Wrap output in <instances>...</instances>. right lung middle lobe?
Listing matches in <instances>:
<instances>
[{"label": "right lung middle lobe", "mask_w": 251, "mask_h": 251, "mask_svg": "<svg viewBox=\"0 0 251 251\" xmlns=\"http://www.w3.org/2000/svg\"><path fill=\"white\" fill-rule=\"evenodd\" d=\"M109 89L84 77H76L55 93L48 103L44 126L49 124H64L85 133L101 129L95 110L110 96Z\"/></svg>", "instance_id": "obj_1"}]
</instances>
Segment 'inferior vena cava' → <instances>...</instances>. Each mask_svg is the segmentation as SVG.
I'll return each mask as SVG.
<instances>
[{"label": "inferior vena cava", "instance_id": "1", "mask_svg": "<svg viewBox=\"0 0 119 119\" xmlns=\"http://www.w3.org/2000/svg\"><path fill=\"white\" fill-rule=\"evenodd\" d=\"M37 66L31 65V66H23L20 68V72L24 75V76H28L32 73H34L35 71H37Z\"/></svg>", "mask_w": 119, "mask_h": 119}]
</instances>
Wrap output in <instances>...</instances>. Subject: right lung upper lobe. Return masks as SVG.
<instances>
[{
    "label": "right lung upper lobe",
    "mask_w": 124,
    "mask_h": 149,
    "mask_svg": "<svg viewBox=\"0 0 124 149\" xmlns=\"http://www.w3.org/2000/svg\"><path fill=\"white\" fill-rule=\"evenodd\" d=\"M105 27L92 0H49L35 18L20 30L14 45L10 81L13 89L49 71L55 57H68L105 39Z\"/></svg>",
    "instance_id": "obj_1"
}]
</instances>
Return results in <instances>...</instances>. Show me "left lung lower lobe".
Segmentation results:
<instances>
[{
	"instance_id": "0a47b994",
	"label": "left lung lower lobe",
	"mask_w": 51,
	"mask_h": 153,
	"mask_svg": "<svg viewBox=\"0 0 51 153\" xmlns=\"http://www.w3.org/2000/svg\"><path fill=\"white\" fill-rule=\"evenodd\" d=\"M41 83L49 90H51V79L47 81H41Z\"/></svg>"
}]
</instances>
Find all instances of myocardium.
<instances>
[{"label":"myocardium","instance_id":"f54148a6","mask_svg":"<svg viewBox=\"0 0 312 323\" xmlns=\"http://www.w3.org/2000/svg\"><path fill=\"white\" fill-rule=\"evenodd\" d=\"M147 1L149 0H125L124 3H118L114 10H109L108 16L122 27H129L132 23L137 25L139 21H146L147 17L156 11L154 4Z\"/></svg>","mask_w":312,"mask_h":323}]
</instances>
+ + + + +
How many lines of the data above contain the string "results"? Reply with the number alone.

> [Task output] 2